BRIEF 1: According to the testimony, on what day was the writer baptized?
BRIEF 2: Update the part of the records that runs from the line containing "14: (932, 244)" through the end of the records, changing "(1017, 419)" to "(1017, 421)" and leaving everything else as is. Return only that part, without the pictures.

GIVEN TEXT:
--- START ---

My Testimony


click here for more of my redemption story: pine lake

click here for my story of my re-baptism: i said yes

written in 2012

here is a truly breif summary of the last 22 years of my life , in a nutshell. this is my painful, yet celebratory story and how my life has done a complete 180 in the past few years. i'm not claiming to be religious, i'm claiming to have a relationship with the One who gave it all.

i started going to church when i was 6 and i accepted jesus into my heart when i was 7 years old.  i was baptized on easter sunday.  though i don't remember what went down besides talking about jesus over some cheese fries at steak n' shake with my youth pastor jason, my mom tells me i asked her how i could "have jesus in my heart forever."  i bet that was music to my mother's ears.  however, the pain and struggles i would eventually encounter in the coming years produced enough tears to fill a river.  though at 7 i wanted jesus to have a home in my heart, i never understood what it meant to have a personal relationship with Christ until much, much later (like 3 years ago). i grew up in a financially blessed, but broken household. this changed the way i forever viewed family, love, security, and relationships. i constantly rebelled, even after letting jesus live in my heart, and never wanted to go to church because my dad didn't have to.  i wanted to be just like my best friend and role model, and to this day, i still consider my father my best friend.  why couldn't i be JUST like him? 

throughout my teen years i quickly labeled myself a "christian" (as do 250 million other americans) and i even went on mission trips and church camp; yet, still i consciously swam in and thrived on my self-sufficiency. see post on "cultural christianity."  i lied compulsively, cheated on boyfriends, immersed myself in utter fakeness, showed continuous disrespect to my parents, raged with envy, gossiped to this friend about that friend and vice versa, flaunted my arrogance, and intentionally did anything i knew was wrong just for the sake of doing it.  i had a compartmentalized “Christian” life throughout my adolescence where i would be on "fire for God" at times and then lose complete interest all together because i was so vainly engrossed in my personal success that i did not need a Savior, i was already ‘the best/perfect/God's gift to the world’ in my own eyes and in everyone else's as far as i could see.

--- END ---

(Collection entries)
--- START ---

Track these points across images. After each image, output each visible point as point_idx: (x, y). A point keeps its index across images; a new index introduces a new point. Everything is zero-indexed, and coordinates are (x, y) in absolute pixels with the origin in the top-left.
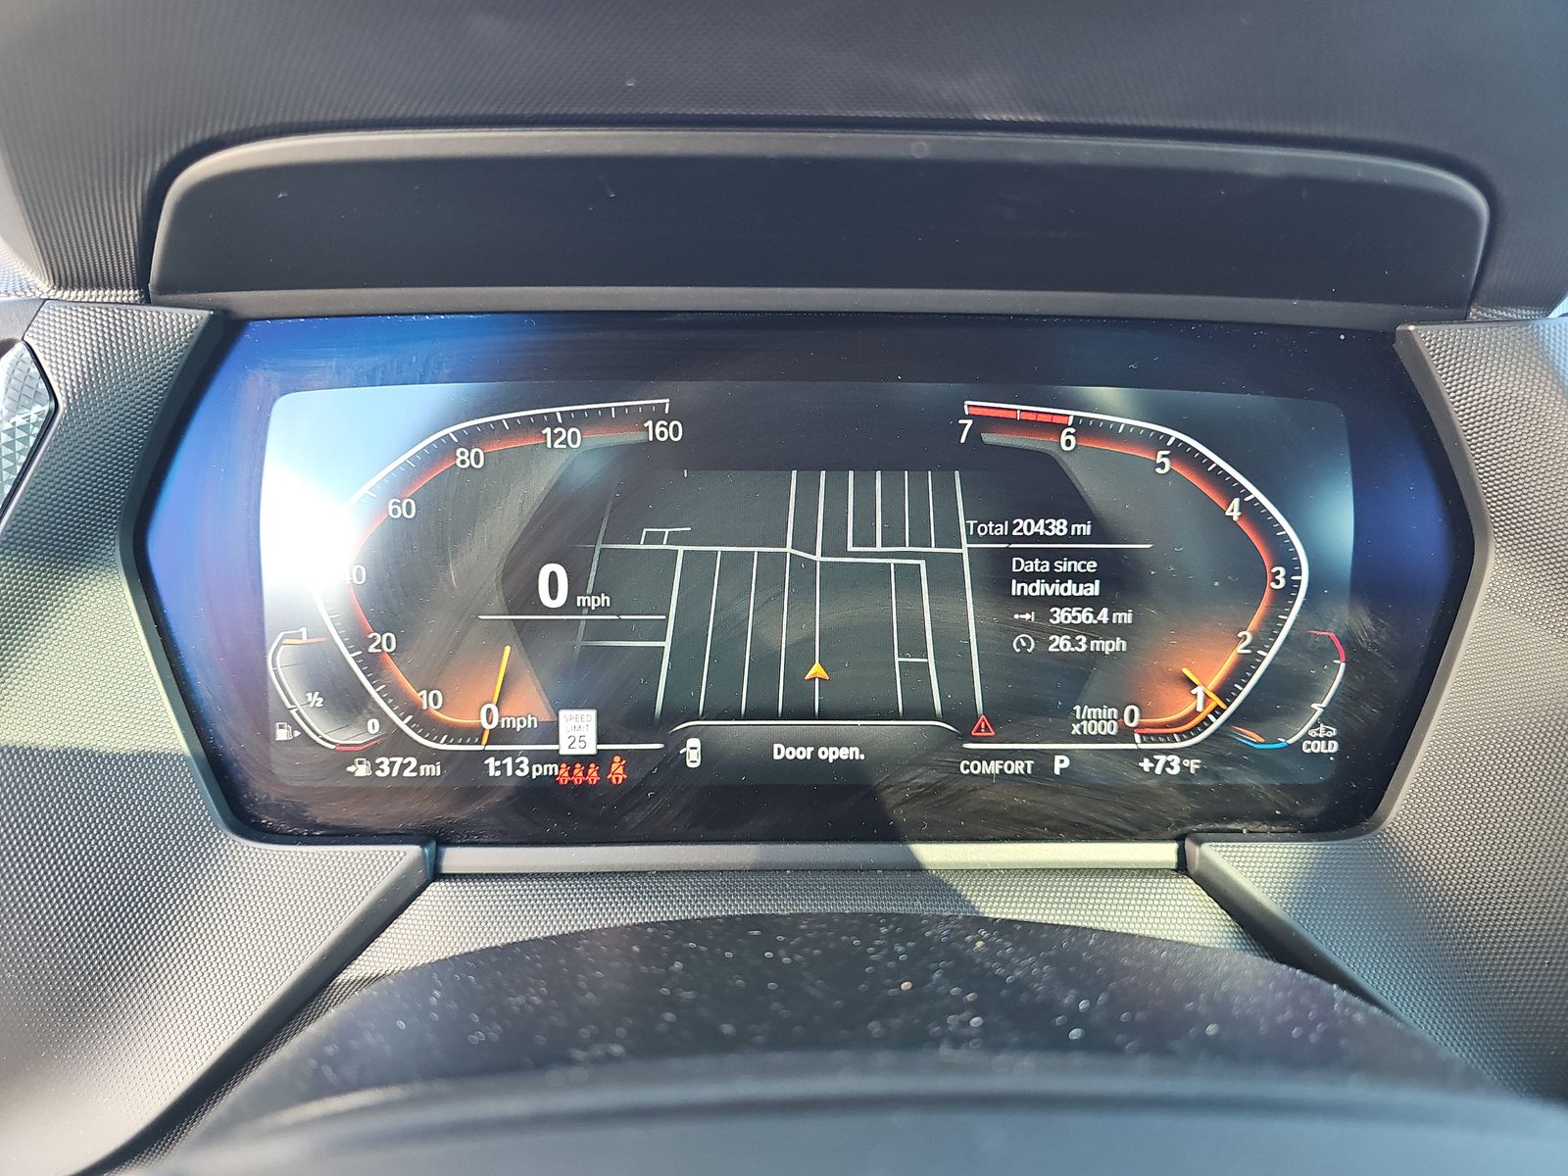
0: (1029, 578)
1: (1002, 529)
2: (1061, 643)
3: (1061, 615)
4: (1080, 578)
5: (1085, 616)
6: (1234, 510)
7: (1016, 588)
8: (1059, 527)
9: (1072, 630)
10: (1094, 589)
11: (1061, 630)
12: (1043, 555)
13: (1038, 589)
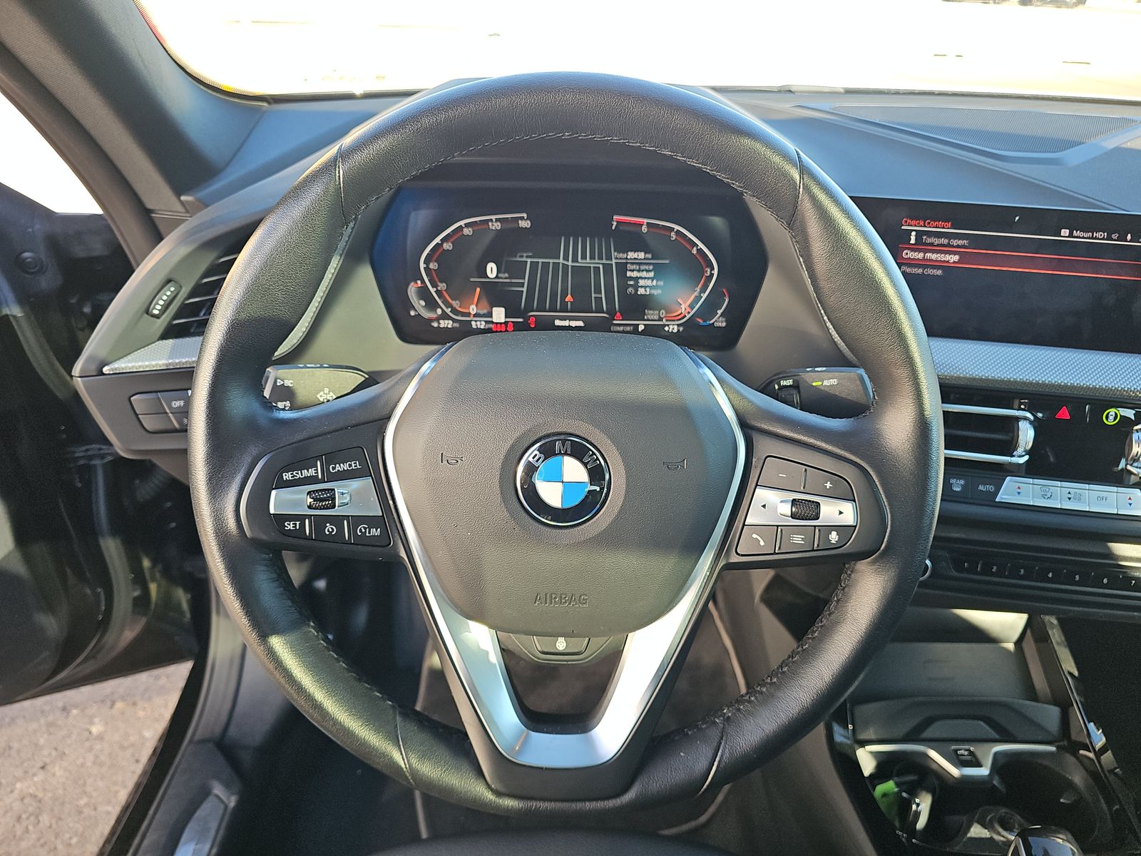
0: (633, 271)
1: (625, 256)
2: (642, 291)
3: (642, 282)
4: (648, 271)
5: (649, 283)
6: (694, 251)
7: (629, 274)
8: (642, 255)
9: (645, 287)
10: (652, 275)
11: (642, 287)
12: (637, 264)
13: (635, 274)
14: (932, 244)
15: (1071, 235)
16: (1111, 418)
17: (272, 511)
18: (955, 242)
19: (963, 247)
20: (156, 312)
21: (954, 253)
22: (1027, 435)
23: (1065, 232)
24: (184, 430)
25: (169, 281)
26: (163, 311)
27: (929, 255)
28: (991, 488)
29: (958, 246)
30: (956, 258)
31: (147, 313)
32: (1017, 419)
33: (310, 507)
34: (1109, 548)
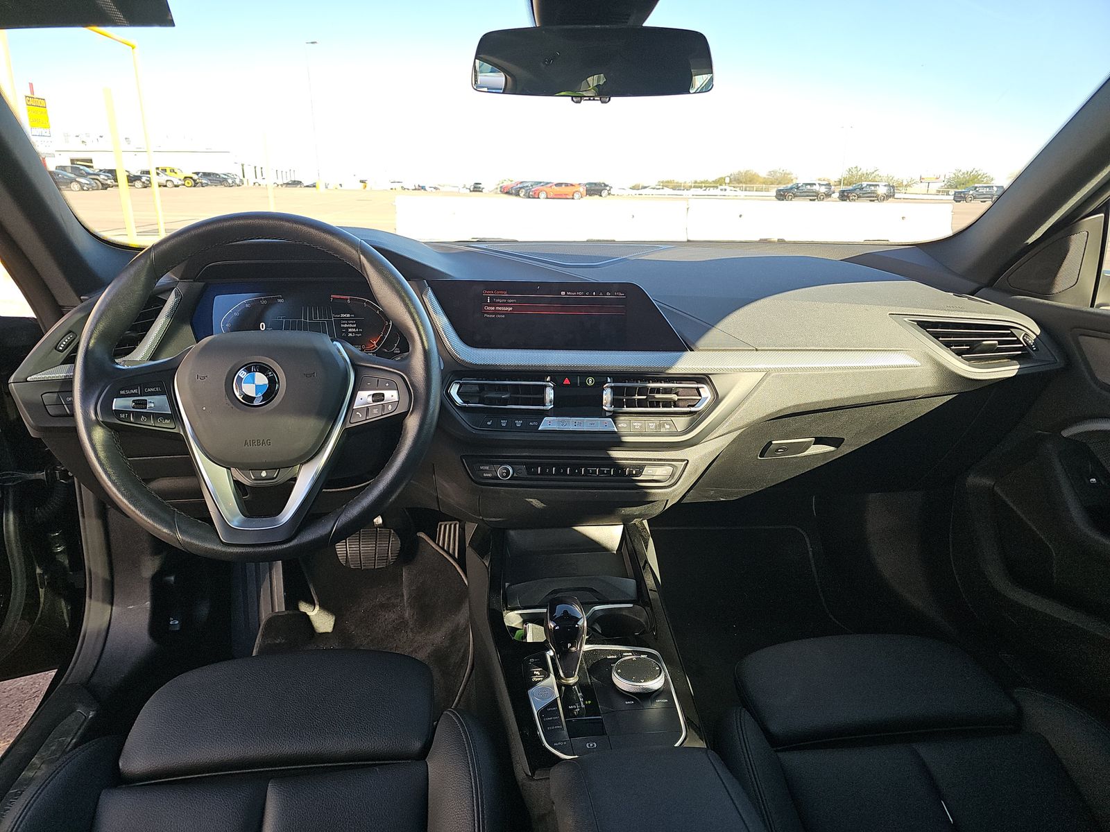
0: (344, 324)
1: (339, 316)
2: (350, 335)
3: (350, 330)
4: (352, 324)
5: (354, 330)
6: (378, 312)
7: (342, 326)
8: (348, 315)
9: (352, 333)
10: (355, 326)
11: (350, 332)
12: (346, 320)
13: (346, 326)
14: (499, 303)
15: (566, 294)
16: (590, 382)
17: (114, 408)
18: (510, 301)
19: (514, 303)
20: (61, 348)
21: (510, 306)
22: (550, 394)
23: (563, 293)
24: (72, 415)
25: (70, 332)
26: (65, 348)
27: (497, 308)
28: (536, 424)
29: (511, 303)
30: (511, 309)
31: (56, 349)
32: (546, 386)
33: (133, 408)
34: (608, 454)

--- END ---

EXERCISE ANSWER 1: Easter Sunday.

EXERCISE ANSWER 2:
14: (932, 244)
15: (1071, 235)
16: (1111, 418)
17: (272, 511)
18: (955, 242)
19: (963, 247)
20: (156, 312)
21: (954, 253)
22: (1027, 435)
23: (1065, 232)
24: (184, 430)
25: (169, 281)
26: (163, 311)
27: (929, 255)
28: (991, 488)
29: (958, 246)
30: (956, 258)
31: (147, 313)
32: (1017, 421)
33: (310, 507)
34: (1109, 548)
0: (344, 324)
1: (339, 316)
2: (350, 335)
3: (350, 330)
4: (352, 324)
5: (354, 330)
6: (378, 312)
7: (342, 326)
8: (348, 315)
9: (352, 333)
10: (355, 326)
11: (350, 332)
12: (346, 320)
13: (346, 326)
14: (499, 303)
15: (566, 294)
16: (590, 382)
17: (114, 408)
18: (510, 301)
19: (514, 303)
20: (61, 348)
21: (510, 306)
22: (550, 394)
23: (563, 293)
24: (72, 415)
25: (70, 332)
26: (65, 348)
27: (497, 308)
28: (536, 424)
29: (511, 303)
30: (511, 309)
31: (56, 349)
32: (546, 386)
33: (133, 408)
34: (608, 454)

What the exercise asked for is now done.